- Work order -
Copy the text of every item below line for line, with no changes.

---

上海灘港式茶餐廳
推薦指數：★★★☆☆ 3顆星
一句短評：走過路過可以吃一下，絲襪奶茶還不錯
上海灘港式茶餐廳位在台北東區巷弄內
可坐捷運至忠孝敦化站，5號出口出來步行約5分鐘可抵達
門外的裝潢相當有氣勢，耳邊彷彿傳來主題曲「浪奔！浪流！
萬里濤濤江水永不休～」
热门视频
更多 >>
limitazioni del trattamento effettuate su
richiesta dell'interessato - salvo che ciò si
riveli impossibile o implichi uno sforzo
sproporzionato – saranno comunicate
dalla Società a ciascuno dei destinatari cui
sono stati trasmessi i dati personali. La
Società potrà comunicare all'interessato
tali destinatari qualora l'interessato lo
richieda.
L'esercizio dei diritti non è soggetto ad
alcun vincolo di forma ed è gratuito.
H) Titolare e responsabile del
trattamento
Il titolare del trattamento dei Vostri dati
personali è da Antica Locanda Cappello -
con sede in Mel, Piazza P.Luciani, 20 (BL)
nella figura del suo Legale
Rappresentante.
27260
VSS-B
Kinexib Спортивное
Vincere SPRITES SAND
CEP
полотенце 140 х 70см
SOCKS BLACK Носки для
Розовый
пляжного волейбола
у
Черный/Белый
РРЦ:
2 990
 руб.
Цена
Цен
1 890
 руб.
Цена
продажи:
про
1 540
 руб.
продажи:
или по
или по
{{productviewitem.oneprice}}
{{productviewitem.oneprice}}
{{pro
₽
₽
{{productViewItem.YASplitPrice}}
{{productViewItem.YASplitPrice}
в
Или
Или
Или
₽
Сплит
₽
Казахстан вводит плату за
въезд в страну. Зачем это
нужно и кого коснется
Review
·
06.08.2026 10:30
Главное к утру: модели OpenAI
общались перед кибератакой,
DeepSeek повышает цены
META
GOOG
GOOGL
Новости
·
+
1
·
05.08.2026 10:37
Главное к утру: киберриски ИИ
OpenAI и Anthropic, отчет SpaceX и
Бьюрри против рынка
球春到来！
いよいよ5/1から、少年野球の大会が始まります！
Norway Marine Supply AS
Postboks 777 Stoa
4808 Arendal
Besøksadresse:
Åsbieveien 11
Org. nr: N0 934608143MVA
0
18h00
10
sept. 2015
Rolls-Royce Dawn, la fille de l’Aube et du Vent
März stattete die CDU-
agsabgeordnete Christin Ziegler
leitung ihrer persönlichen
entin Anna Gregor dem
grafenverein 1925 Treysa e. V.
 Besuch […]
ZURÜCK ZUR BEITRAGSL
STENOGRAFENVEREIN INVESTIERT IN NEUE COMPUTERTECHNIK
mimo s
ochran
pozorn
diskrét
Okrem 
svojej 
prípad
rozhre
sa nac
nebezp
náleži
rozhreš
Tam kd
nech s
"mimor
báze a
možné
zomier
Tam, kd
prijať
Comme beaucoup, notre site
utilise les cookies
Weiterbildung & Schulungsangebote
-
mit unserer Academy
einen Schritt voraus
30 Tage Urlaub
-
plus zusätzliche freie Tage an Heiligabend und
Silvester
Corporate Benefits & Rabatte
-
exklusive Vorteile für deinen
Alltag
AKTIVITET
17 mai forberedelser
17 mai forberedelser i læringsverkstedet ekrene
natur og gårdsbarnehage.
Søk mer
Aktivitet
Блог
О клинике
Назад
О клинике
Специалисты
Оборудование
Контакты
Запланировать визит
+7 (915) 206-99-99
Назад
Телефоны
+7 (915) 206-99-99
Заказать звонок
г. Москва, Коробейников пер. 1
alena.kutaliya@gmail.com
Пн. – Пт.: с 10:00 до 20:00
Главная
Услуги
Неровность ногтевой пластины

---

- Completed task -
上海灘港式茶餐廳
推薦指數：★★★☆☆ 3顆星
一句短評：走過路過可以吃一下，絲襪奶茶還不錯
上海灘港式茶餐廳位在台北東區巷弄內
可坐捷運至忠孝敦化站，5號出口出來步行約5分鐘可抵達
門外的裝潢相當有氣勢，耳邊彷彿傳來主題曲「浪奔！浪流！
萬里濤濤江水永不休～」
热门视频
更多 >>
limitazioni del trattamento effettuate su
richiesta dell'interessato - salvo che ciò si
riveli impossibile o implichi uno sforzo
sproporzionato – saranno comunicate
dalla Società a ciascuno dei destinatari cui
sono stati trasmessi i dati personali. La
Società potrà comunicare all'interessato
tali destinatari qualora l'interessato lo
richieda.
L'esercizio dei diritti non è soggetto ad
alcun vincolo di forma ed è gratuito.
H) Titolare e responsabile del
trattamento
Il titolare del trattamento dei Vostri dati
personali è da Antica Locanda Cappello -
con sede in Mel, Piazza P.Luciani, 20 (BL)
nella figura del suo Legale
Rappresentante.
27260
VSS-B
Kinexib Спортивное
Vincere SPRITES SAND
CEP
полотенце 140 х 70см
SOCKS BLACK Носки для
Розовый
пляжного волейбола
у
Черный/Белый
РРЦ:
2 990
 руб.
Цена
Цен
1 890
 руб.
Цена
продажи:
про
1 540
 руб.
продажи:
или по
или по
{{productviewitem.oneprice}}
{{productviewitem.oneprice}}
{{pro
₽
₽
{{productViewItem.YASplitPrice}}
{{productViewItem.YASplitPrice}
в
Или
Или
Или
₽
Сплит
₽
Казахстан вводит плату за
въезд в страну. Зачем это
нужно и кого коснется
Review
·
06.08.2026 10:30
Главное к утру: модели OpenAI
общались перед кибератакой,
DeepSeek повышает цены
META
GOOG
GOOGL
Новости
·
+
1
·
05.08.2026 10:37
Главное к утру: киберриски ИИ
OpenAI и Anthropic, отчет SpaceX и
Бьюрри против рынка
球春到来！
いよいよ5/1から、少年野球の大会が始まります！
Norway Marine Supply AS
Postboks 777 Stoa
4808 Arendal
Besøksadresse:
Åsbieveien 11
Org. nr: N0 934608143MVA
0
18h00
10
sept. 2015
Rolls-Royce Dawn, la fille de l’Aube et du Vent
März stattete die CDU-
agsabgeordnete Christin Ziegler
leitung ihrer persönlichen
entin Anna Gregor dem
grafenverein 1925 Treysa e. V.
 Besuch […]
ZURÜCK ZUR BEITRAGSL
STENOGRAFENVEREIN INVESTIERT IN NEUE COMPUTERTECHNIK
mimo s
ochran
pozorn
diskrét
Okrem 
svojej 
prípad
rozhre
sa nac
nebezp
náleži
rozhreš
Tam kd
nech s
"mimor
báze a
možné
zomier
Tam, kd
prijať
Comme beaucoup, notre site
utilise les cookies
Weiterbildung & Schulungsangebote
-
mit unserer Academy
einen Schritt voraus
30 Tage Urlaub
-
plus zusätzliche freie Tage an Heiligabend und
Silvester
Corporate Benefits & Rabatte
-
exklusive Vorteile für deinen
Alltag
AKTIVITET
17 mai forberedelser
17 mai forberedelser i læringsverkstedet ekrene
natur og gårdsbarnehage.
Søk mer
Aktivitet
Блог
О клинике
Назад
О клинике
Специалисты
Оборудование
Контакты
Запланировать визит
+7 (915) 206-99-99
Назад
Телефоны
+7 (915) 206-99-99
Заказать звонок
г. Москва, Коробейников пер. 1
alena.kutaliya@gmail.com
Пн. – Пт.: с 10:00 до 20:00
Главная
Услуги
Неровность ногтевой пластины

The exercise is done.